Third is a plan, which we’ll be glad to provide. We say keep it simple, and go no more than three days, six teams: North-Souhegan, South-Pelham, Merrimack, Alvirne-Milford to start. Either go with Division III’s Hollis Brookline-Derryfield and Pembroke-Campbell as the other two, or invite two out-of-state or at least out of the area teams.
Have the North and South co-ops get a bye into the semis.
Day One: You have the other four teams compete in the first round quarterfinals. Winners go to the semis vs. the Nashua teams.
Day Two: Three games in all: Semis, and a fifth place game between the first day’s losing teams.
Day Three: Two games. Semifinal winners in the finals, naturally, and a third place consolation game.
Ties? Five minutes of 3 on 3, then if nothing decided, a three-frame shootout.
No muss, no fuss.
The numbers are good for the two Nashua co-op teams, so good in fact there is a combined JV squad. Not having a holiday tournement sends the wrong message that the sport is heading in the wrong direction when apparently it isn’t.
But, the hockey community has to realize,high school athletic directors generally view the sport as a pain.
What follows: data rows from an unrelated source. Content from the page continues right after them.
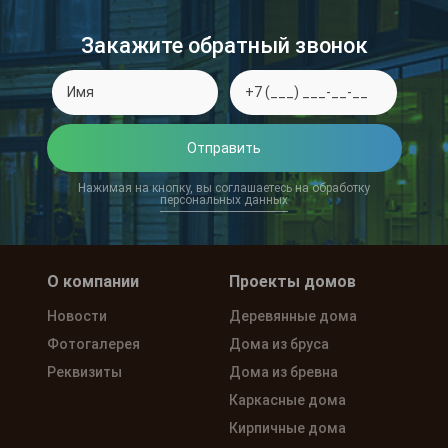
Закажите обратный звонок
Отправить
Нажимая на кнопку, вы соглашаетесь на обработку
персональных данных
О компании
Проекты домов
Новости
Деревянные дома
Фотогалерея
Дома из бруса
Реквизиты
Дома из бревна
Каркасные дома
Кирпичные дома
It’s an expensive item on their budgets, and when you end up having to co-op with other schools, they feel the bang for the buck just isn’t there. Thus, the hockey community needs as strong a presence as possible, just about everywhere.
In any event, let Keene get teams from its own area. Keep the locals here.
Work on that, hockey community, and let’s hope next year you can be home for the holidays.